**WHAT THE TASK ASKS:**
In the entries below, count each line where "carried" appears. Give the total and nothing more.

** RECORDS FOR PROCESSING follows **

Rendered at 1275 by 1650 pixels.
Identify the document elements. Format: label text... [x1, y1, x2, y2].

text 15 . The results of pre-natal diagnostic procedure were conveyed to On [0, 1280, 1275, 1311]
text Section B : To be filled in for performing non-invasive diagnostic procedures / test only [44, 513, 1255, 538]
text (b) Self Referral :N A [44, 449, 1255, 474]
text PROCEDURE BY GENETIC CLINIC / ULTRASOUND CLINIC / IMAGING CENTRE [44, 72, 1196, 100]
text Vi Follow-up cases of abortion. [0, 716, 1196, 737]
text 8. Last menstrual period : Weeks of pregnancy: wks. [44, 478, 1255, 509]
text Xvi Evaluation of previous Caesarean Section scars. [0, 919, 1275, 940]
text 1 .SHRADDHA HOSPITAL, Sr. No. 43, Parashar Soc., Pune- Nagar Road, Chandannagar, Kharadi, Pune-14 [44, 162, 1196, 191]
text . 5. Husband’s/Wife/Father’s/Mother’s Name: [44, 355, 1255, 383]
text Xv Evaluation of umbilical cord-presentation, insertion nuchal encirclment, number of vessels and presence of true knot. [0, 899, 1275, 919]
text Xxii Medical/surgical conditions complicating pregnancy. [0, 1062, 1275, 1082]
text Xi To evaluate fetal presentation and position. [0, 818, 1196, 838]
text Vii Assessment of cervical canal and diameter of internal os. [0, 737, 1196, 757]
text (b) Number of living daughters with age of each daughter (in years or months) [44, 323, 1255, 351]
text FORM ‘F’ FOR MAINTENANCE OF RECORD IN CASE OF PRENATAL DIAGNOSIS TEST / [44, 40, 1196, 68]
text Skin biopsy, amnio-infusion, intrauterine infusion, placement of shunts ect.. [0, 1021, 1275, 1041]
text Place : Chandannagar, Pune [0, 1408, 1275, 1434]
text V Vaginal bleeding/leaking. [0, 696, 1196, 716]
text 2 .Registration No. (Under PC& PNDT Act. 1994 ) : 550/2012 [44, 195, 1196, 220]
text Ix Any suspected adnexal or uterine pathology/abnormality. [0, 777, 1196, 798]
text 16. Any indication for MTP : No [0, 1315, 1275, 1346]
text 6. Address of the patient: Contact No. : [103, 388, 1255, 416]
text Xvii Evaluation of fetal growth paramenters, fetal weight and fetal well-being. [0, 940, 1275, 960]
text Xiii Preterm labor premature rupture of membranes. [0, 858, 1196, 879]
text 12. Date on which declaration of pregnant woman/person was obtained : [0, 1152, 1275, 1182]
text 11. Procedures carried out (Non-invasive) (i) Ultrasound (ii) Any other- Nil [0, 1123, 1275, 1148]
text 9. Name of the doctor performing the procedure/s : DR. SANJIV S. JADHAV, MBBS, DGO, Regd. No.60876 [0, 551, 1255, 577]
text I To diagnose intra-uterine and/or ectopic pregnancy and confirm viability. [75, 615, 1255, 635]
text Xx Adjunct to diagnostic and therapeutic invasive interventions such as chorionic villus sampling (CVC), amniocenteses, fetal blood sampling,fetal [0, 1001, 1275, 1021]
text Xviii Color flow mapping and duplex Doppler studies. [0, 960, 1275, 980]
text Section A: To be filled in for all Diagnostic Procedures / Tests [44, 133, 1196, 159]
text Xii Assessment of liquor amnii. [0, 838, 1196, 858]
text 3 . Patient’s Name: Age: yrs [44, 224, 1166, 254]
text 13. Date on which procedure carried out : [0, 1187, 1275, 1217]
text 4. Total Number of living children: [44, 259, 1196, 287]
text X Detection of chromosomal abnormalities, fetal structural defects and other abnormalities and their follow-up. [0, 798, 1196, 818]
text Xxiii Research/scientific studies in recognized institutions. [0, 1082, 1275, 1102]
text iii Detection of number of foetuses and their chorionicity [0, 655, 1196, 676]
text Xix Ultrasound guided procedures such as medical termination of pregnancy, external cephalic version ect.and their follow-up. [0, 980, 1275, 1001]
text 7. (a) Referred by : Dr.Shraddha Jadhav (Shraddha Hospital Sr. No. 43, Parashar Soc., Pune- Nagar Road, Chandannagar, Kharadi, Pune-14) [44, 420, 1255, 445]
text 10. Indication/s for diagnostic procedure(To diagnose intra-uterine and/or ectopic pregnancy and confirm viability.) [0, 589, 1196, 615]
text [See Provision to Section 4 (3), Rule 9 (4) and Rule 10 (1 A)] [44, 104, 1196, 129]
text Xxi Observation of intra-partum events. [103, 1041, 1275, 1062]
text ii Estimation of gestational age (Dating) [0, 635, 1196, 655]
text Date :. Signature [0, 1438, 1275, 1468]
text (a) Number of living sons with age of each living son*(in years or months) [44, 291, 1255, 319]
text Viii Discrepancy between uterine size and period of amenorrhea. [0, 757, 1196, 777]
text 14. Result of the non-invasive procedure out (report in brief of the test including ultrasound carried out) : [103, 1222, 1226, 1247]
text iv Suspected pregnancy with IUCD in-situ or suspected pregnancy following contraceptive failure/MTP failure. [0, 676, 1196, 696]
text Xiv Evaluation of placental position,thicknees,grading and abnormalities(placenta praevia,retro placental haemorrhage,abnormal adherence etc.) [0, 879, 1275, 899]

** End of RECORDS FOR PROCESSING **
** RECORDS FOR PROCESSING follows **

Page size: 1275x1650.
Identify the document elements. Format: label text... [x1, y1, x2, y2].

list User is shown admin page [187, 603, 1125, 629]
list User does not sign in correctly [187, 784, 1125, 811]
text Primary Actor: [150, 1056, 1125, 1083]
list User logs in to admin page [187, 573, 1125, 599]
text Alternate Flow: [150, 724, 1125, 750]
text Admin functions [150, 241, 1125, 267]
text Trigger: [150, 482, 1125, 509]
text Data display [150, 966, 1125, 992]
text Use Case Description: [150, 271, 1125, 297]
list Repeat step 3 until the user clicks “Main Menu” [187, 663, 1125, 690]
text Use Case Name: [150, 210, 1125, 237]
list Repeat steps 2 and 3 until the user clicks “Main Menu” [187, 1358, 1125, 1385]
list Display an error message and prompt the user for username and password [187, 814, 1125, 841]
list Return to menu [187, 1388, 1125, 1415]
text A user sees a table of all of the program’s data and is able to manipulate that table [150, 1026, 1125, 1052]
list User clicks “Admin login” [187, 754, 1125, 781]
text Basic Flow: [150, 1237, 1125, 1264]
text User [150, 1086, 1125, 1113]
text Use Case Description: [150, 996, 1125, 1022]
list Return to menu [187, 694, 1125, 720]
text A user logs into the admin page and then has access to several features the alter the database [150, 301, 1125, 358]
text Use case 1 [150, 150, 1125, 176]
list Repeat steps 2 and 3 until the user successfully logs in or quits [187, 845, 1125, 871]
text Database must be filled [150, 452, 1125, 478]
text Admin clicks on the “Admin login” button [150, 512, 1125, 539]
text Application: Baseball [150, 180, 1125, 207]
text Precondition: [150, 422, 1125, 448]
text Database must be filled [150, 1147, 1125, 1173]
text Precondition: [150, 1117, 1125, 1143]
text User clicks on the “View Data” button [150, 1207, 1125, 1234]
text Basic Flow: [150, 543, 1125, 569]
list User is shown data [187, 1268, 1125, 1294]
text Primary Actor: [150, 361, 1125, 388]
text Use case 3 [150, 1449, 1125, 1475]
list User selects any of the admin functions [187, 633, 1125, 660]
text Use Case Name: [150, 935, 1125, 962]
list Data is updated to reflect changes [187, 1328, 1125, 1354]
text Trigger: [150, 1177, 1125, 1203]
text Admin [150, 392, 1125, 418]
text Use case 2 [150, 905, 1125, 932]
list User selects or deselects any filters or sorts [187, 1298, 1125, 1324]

** End of RECORDS FOR PROCESSING **
** RECORDS FOR PROCESSING follows **

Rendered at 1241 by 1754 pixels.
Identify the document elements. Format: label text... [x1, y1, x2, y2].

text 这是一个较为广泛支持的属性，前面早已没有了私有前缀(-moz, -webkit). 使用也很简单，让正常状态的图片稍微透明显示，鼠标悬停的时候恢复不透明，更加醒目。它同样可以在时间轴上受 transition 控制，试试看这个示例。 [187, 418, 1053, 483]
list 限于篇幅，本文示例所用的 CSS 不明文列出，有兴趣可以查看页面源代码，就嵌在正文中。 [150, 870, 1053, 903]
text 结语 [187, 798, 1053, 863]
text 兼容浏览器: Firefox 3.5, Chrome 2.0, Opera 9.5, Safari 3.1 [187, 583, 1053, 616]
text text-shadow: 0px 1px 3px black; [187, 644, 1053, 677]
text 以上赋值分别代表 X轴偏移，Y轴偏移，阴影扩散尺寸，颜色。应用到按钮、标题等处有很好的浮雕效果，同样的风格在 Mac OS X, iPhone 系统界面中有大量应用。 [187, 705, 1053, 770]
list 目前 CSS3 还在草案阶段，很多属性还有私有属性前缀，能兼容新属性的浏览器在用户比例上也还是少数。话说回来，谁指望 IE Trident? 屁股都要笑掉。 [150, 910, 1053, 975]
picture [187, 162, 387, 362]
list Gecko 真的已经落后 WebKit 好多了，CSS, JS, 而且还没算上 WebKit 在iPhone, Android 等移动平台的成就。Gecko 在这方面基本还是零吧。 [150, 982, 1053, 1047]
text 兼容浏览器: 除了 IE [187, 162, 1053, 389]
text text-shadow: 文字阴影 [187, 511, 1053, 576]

** End of RECORDS FOR PROCESSING **

**RESULT OF THE EXERCISE:**
3